▶ _Job 1_:
Please copy out the passage of the looper synopsis starting at "In this world" and ending at "ease his conscience.".
▶ _Job 2_:
In the looper synopsis, what language does Joe learn?
▶ _Job 3_:
Carry on writing the looper synopsis after its final sentence.

--- Text ---

So in the future hitmen become loopers and in the sense that some things never change, time travel is a criminal’s wet dream; presumably allowing more than just murder to fly the “airways.” When the target arrives in the past, he lands on a tarpaulin; hands tied behind his back and his head covered in a cloth bag.

The second he appears, the looper shoots him and rolls the body over to collect his “Judas” fee of silver bars. In an ironic twist, the loopers work for criminals from the future in the past. If you try to figure it out, you’ll just give yourself a headache. So don’t try, even Old Joe (Willis) says it’s beyond explanation (unless you use straws and salt).

In this world of murderous loopers one way to retire is when your future bosses send your future self back to be “whacked” this constitutes “closing the loop.” You get a literal golden handshake and you retire. Joe systematically does his job, learns French and relies on drugs to relieve the monotony of his existence.

When one of Joe’s fellow loopers, Seth (Dano) meets his future self, he is so shaken that he lets him escape. Seth comes to Joe for help and begs for a place to hide. Their boss Abe (Daniels) has already sent Kid Blue (Segan) to Joe’s apartment and they take Joe to see Abe. Joe then gives Seth up to Abe and gets to spend an hour with his favourite prostitute to ease his conscience.

--- Data supplied ---

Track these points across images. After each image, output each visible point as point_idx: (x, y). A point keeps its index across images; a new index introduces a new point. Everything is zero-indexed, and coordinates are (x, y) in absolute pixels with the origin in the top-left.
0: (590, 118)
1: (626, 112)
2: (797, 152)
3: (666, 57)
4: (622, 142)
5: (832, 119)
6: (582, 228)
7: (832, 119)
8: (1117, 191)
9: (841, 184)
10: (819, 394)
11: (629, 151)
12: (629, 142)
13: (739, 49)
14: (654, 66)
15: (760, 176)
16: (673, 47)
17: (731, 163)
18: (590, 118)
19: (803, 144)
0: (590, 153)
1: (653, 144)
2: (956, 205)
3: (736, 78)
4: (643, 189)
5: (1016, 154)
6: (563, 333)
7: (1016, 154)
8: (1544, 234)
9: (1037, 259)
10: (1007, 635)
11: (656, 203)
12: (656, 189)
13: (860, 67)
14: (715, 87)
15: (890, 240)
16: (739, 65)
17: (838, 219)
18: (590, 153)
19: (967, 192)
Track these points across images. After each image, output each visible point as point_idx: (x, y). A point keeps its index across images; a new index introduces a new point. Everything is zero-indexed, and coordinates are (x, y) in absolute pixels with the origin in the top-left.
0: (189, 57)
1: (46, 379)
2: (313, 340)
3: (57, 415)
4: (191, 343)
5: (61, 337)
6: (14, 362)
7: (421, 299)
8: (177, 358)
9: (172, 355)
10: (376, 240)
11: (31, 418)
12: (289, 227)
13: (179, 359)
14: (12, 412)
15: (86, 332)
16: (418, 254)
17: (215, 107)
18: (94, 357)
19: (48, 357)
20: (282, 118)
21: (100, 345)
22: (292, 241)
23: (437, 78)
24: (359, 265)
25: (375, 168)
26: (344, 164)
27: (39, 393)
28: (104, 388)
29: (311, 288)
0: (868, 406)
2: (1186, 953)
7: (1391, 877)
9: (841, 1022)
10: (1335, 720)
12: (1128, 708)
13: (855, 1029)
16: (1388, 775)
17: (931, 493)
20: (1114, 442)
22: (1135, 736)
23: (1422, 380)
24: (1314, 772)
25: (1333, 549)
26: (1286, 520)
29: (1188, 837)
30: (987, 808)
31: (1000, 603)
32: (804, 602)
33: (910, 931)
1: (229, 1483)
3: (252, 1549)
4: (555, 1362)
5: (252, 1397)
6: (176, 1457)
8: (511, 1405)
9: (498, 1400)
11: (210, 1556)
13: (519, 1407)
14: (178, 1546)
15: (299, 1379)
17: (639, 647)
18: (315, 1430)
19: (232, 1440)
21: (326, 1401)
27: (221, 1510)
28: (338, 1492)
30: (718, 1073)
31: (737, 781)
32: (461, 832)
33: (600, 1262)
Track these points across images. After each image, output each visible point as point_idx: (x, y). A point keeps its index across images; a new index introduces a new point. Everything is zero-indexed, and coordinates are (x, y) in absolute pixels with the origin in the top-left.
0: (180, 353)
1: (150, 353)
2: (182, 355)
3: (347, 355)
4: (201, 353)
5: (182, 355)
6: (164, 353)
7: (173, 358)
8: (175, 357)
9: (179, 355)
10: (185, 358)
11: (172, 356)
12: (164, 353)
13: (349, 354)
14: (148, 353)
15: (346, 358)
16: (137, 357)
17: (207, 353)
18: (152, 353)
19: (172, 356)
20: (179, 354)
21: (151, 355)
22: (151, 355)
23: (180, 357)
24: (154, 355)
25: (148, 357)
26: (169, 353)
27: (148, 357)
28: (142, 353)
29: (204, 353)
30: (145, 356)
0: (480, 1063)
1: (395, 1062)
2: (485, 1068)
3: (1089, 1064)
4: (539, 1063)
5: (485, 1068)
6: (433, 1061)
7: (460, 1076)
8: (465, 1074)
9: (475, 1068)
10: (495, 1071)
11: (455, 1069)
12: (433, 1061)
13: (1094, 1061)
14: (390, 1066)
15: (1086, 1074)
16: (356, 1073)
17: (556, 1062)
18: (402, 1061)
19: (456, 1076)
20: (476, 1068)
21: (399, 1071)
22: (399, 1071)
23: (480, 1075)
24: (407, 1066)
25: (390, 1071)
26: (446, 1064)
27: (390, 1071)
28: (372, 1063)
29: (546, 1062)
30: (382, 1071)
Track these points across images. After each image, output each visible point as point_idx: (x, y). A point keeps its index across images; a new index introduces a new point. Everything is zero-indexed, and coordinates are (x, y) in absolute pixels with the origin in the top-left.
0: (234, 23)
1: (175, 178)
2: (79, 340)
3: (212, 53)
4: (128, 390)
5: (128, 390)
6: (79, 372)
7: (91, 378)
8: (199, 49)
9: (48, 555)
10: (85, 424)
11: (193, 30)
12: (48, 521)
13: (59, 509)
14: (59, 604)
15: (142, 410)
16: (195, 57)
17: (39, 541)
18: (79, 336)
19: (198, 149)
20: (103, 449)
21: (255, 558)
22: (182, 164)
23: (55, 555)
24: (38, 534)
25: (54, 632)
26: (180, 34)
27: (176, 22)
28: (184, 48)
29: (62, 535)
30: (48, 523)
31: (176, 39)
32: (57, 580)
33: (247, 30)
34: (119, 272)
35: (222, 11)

---

▶ _Expected output 1_:
In this world of murderous loopers one way to retire is when your future bosses send your future self back to be “whacked” this constitutes “closing the loop.” You get a literal golden handshake and you retire. Joe systematically does his job, learns French and relies on drugs to relieve the monotony of his existence.

When one of Joe’s fellow loopers, Seth (Dano) meets his future self, he is so shaken that he lets him escape. Seth comes to Joe for help and begs for a place to hide. Their boss Abe (Daniels) has already sent Kid Blue (Segan) to Joe’s apartment and they take Joe to see Abe. Joe then gives Seth up to Abe and gets to spend an hour with his favourite prostitute to ease his conscience.

▶ _Expected output 2_:
French

▶ _Expected output 3_:
Life goes back to “normal” which means Joe continues to kill his target at 11:30 in the morning and then go for coffee later. One day, the target is late. When it does arrive, he has no bag over his head and his hands are free. Joe is stunned and in the split second it takes him to fire his blunderbuss, his target (his future self) turns and the shot goes into the gold bars on his back.

As Joe pumps another round into the gun, Old Joe hits him with a gold bar; knocks him out and escapes. Joe awakens a bit later with a note telling him to run and catch a train out of town.

Well, it’s 11:30! Time to shoot another target.

Now here is the only spot in the film that confused me. Joe (Gordon-Levitt) returns to his apartment and in the ensuing scuffle, he falls off a fire escape and knocks himself out. We are then treated to a longish montage of Joe actually shooting “Old Joe” and then “living” his life until he marries a Chinese woman and, as Old Joe, gets taken from his house and put into the time machine for his younger self to shoot him.

I was a little confused to say the least. But it did not matter. Any film that deals with time travel is going to be confusing. There are going to be plot holes and mistakes and bits in the film where you can hear the audible sound of everyone’s chin thudding on the ground. But as Bruce Willis’s character says, “It’s doesn’t matter.”

Purists are now pulling their hair and screaming, “Yes, it does matter damn it. What about the space time continuum, blah, blah, blah…”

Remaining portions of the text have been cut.